● **Arbeitsanweisung**:
Stelle alle Zeilen der folgenden Daten als Markdown-Tabelle mit den Spalten „Nr.“ und „Zeile“ dar. Leerzeilen und Bilder lässt du dabei weg.

● **Extrahierte Daten**:
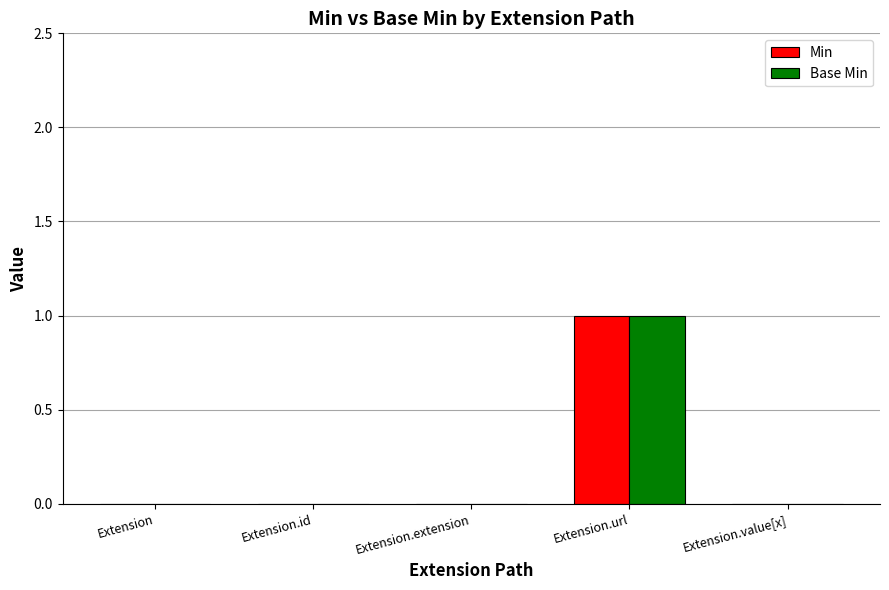

True or false: Min has a value of 0 at Extension.url.

False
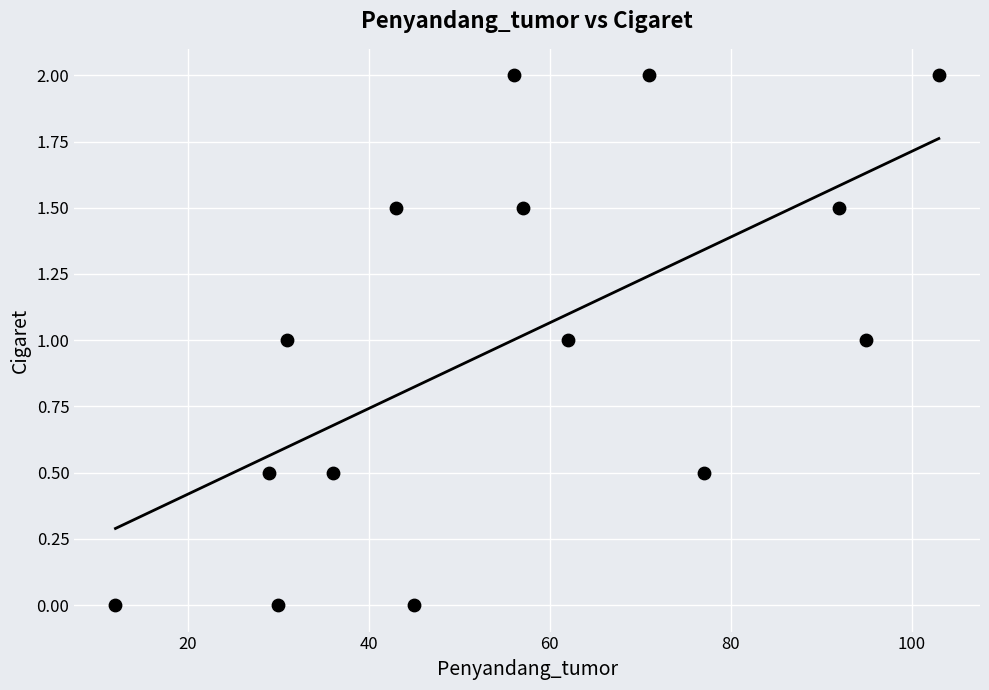

What is the range of Y values (max minus min)?

2.0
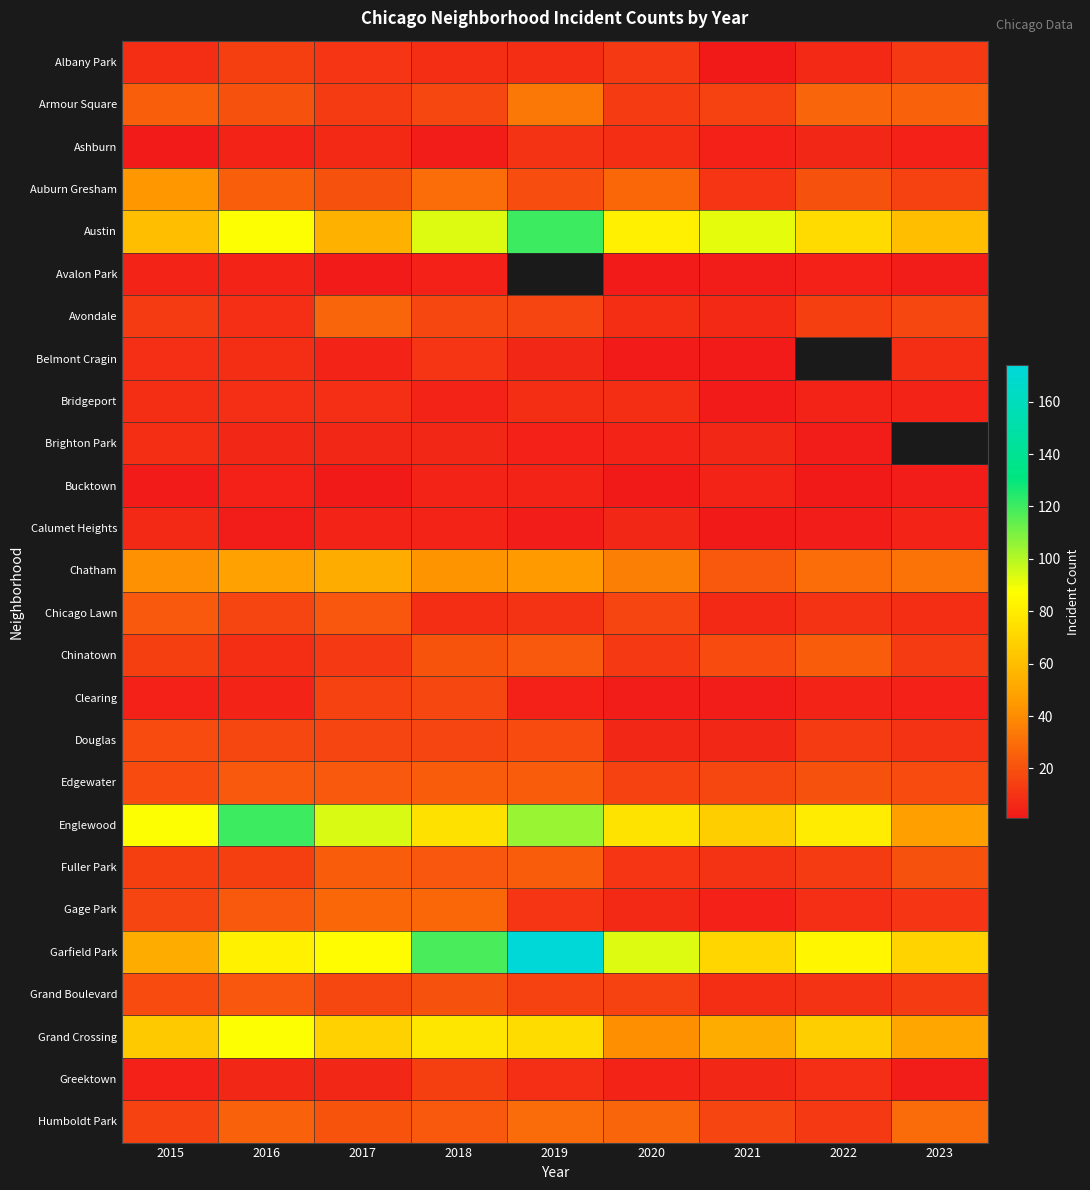

Between 2016 and 2022, which series saw the biggest shift?

Englewood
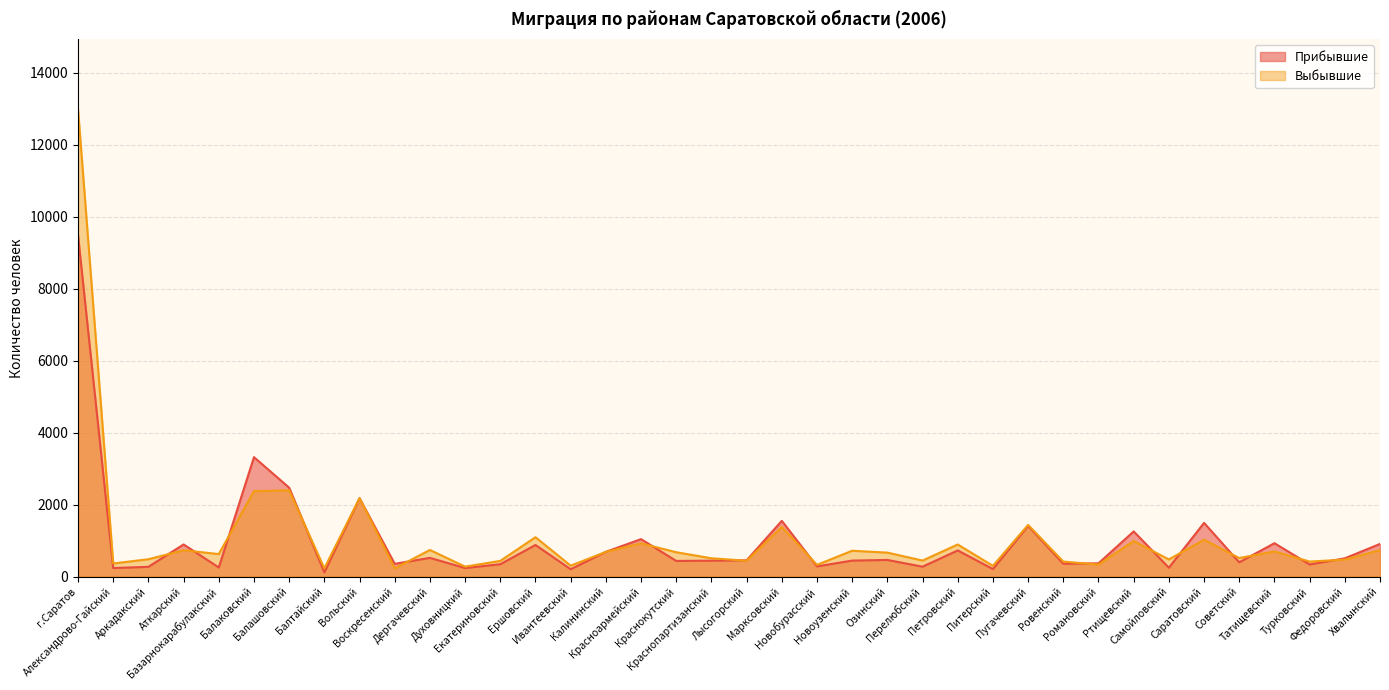

At how many categories does at least one series exceed 3755?

1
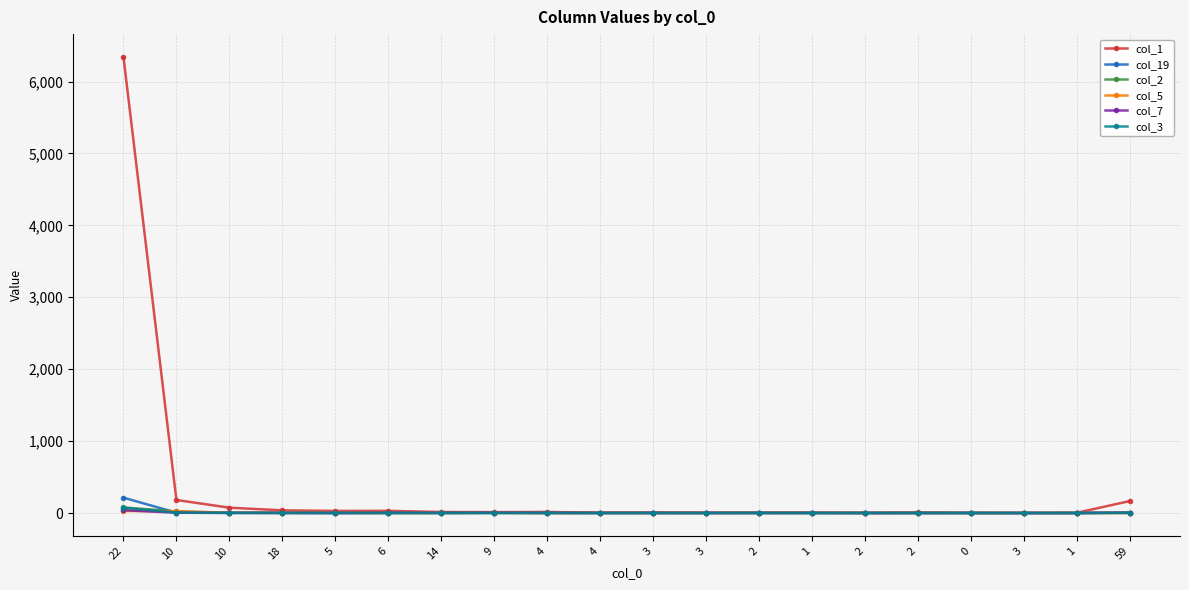

List the series in order of their peak value, lowest first.

col_5, col_7, col_3, col_2, col_19, col_1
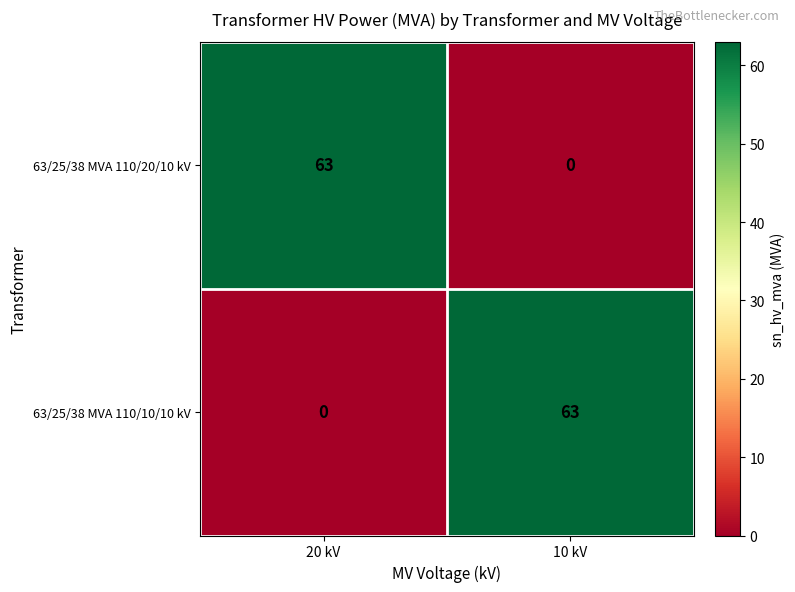

Rank the series at 10 kV from highest to lowest value.

63/25/38 MVA 110/10/10 kV, 63/25/38 MVA 110/20/10 kV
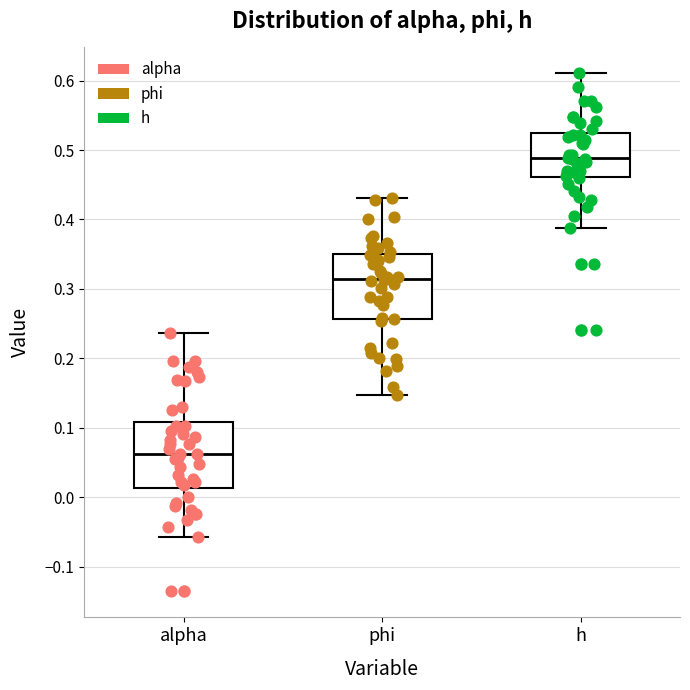

Which box has the highest median line?

h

● **Schriftliche Antwort**:
| Nr. | Zeile |
|---|---|
| 1 | True or false: Min has a value of 0 at Extension.url. |
| 2 | False |
| 3 | What is the range of Y values (max minus min)? |
| 4 | 2.0 |
| 5 | Between 2016 and 2022, which series saw the biggest shift? |
| 6 | Englewood |
| 7 | At how many categories does at least one series exceed 3755? |
| 8 | 1 |
| 9 | List the series in order of their peak value, lowest first. |
| 10 | col_5, col_7, col_3, col_2, col_19, col_1 |
| 11 | Rank the series at 10 kV from highest to lowest value. |
| 12 | 63/25/38 MVA 110/10/10 kV, 63/25/38 MVA 110/20/10 kV |
| 13 | Which box has the highest median line? |
| 14 | h |